Where does the word "distance" occur in the data below? Copy each line that holds it.

Data below:

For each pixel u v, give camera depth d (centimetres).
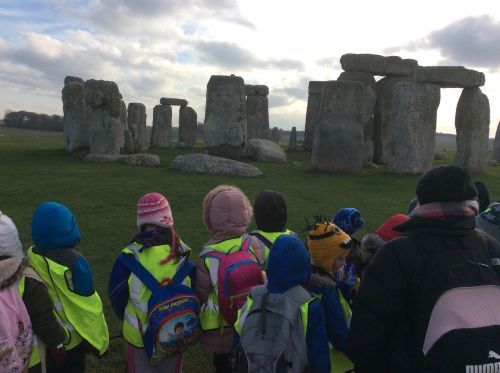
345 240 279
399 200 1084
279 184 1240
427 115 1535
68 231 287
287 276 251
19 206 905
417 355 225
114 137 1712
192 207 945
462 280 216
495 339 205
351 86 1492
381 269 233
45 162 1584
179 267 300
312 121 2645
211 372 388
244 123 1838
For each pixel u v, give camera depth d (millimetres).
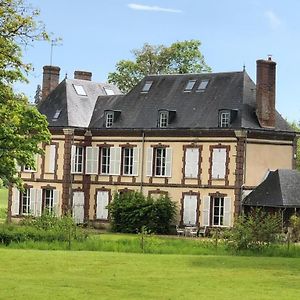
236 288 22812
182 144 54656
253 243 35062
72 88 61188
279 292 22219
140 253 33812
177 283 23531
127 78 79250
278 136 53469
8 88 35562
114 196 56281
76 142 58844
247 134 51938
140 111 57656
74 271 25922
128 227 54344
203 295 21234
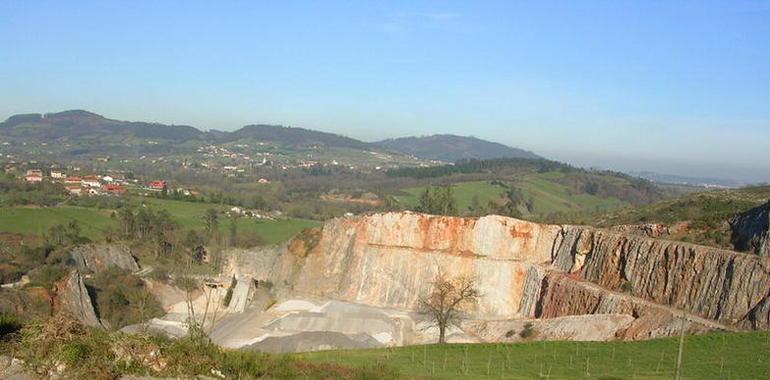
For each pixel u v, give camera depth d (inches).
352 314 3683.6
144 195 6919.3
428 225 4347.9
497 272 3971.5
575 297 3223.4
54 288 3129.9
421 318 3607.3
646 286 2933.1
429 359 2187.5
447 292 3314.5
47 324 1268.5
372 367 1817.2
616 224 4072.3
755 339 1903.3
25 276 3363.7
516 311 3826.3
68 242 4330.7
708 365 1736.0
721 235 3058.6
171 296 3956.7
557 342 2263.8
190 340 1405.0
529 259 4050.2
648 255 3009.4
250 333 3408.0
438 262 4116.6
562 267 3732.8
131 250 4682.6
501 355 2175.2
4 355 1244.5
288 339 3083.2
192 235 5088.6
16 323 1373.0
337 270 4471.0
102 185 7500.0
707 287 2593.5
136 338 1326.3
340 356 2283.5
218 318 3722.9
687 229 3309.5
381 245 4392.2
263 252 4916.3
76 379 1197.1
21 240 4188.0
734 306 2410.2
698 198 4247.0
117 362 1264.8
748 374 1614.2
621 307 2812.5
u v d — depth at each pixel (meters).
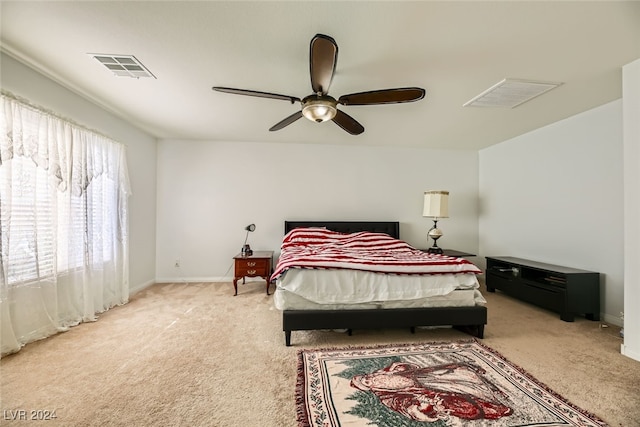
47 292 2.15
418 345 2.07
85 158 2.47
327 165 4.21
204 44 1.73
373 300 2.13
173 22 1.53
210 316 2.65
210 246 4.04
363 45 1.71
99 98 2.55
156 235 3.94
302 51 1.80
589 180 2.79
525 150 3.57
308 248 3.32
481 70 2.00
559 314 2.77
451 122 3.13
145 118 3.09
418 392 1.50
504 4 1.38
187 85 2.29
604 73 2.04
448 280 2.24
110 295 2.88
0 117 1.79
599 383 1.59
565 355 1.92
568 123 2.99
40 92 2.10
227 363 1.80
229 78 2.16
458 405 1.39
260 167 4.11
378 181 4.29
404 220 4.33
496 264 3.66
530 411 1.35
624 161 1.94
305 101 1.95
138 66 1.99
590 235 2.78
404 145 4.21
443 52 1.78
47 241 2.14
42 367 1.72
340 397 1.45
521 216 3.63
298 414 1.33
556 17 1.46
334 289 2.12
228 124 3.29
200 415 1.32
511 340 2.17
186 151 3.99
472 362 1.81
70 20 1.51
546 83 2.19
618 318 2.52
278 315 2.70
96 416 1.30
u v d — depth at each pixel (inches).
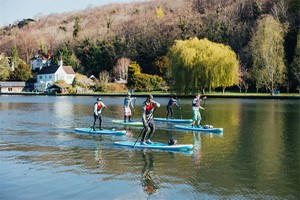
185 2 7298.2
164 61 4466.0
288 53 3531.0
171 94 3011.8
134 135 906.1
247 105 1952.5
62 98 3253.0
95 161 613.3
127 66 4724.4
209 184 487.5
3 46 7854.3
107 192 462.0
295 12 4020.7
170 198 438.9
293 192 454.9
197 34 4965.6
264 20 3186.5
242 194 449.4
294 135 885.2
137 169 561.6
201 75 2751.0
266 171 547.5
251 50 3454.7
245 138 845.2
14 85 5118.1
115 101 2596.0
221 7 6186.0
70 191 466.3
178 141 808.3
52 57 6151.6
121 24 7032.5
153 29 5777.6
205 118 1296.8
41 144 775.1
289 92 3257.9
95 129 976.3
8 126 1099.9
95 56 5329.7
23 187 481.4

End of Data.
Data below:

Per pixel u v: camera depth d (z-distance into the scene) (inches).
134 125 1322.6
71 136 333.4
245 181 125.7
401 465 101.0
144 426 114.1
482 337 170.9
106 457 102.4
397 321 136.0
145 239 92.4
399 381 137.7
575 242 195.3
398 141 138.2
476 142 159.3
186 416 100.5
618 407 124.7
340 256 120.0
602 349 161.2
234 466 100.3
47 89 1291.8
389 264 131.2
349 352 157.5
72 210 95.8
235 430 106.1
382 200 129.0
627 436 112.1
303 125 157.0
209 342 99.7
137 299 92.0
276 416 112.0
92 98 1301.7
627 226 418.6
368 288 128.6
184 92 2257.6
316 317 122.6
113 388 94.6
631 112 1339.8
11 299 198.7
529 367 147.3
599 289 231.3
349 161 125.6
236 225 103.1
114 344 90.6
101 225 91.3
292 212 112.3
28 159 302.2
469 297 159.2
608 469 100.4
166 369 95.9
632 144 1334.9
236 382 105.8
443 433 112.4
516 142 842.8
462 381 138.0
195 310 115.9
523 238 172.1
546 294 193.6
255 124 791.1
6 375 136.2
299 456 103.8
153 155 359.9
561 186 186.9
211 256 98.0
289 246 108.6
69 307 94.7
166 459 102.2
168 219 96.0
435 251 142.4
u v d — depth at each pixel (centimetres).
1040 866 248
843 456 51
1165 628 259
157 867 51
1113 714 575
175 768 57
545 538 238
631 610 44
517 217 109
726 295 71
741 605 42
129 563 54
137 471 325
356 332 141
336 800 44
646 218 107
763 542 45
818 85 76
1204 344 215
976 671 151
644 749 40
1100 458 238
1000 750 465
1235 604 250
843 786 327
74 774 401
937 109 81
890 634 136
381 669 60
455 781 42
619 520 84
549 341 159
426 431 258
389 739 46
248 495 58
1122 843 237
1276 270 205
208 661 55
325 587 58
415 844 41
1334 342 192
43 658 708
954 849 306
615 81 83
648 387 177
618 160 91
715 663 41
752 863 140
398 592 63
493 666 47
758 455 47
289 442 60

End of Data.
Data below:

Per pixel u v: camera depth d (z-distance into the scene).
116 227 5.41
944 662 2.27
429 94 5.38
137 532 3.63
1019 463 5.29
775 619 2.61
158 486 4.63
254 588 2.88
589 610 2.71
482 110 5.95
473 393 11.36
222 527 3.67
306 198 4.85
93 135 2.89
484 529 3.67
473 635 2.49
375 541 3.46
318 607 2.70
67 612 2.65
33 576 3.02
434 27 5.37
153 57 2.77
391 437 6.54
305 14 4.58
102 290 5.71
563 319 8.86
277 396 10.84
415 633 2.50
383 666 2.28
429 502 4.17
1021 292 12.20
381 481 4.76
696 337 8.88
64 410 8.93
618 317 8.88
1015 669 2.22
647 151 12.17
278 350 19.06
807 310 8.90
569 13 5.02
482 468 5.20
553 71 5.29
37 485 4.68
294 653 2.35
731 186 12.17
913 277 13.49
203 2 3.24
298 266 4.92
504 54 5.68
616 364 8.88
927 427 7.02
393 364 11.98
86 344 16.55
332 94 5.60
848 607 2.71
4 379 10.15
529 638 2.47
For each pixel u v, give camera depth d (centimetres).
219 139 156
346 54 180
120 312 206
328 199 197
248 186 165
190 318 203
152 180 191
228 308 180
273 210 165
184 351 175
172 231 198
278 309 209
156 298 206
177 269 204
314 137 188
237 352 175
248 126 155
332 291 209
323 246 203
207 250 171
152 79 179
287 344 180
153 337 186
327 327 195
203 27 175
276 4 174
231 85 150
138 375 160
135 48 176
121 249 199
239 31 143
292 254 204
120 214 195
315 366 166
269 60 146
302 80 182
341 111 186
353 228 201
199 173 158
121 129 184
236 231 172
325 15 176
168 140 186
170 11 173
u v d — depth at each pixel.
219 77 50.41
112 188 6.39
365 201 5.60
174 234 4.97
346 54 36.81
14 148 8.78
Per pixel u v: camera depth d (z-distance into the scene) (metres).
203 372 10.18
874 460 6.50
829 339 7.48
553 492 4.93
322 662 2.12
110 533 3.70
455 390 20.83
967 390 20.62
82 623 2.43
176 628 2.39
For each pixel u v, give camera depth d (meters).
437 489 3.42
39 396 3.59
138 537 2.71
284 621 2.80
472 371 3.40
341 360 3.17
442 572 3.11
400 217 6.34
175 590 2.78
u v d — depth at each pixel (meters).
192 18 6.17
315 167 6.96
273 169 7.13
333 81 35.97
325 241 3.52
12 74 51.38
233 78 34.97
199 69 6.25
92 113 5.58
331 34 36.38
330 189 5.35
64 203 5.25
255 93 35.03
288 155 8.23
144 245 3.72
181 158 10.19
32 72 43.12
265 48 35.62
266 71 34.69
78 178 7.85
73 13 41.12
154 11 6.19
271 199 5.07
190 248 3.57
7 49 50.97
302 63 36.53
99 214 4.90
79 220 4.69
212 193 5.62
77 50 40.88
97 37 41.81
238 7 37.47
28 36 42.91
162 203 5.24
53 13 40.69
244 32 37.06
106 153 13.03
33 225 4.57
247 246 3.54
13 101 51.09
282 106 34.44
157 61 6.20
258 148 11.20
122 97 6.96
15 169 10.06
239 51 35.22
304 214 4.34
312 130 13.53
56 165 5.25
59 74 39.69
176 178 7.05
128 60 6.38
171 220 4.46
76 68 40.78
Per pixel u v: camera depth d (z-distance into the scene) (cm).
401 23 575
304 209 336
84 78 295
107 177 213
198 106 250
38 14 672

End of Data.

Exercise result:
Per pixel u v: camera depth d (z-distance into the scene) (inches).
Per pixel u v: camera depth d (z-distance into the scene).
Per pixel u v: camera depth d (z-distance into the scene) (metres).
Per pixel u v: camera depth d (z-distance into the scene) (cm).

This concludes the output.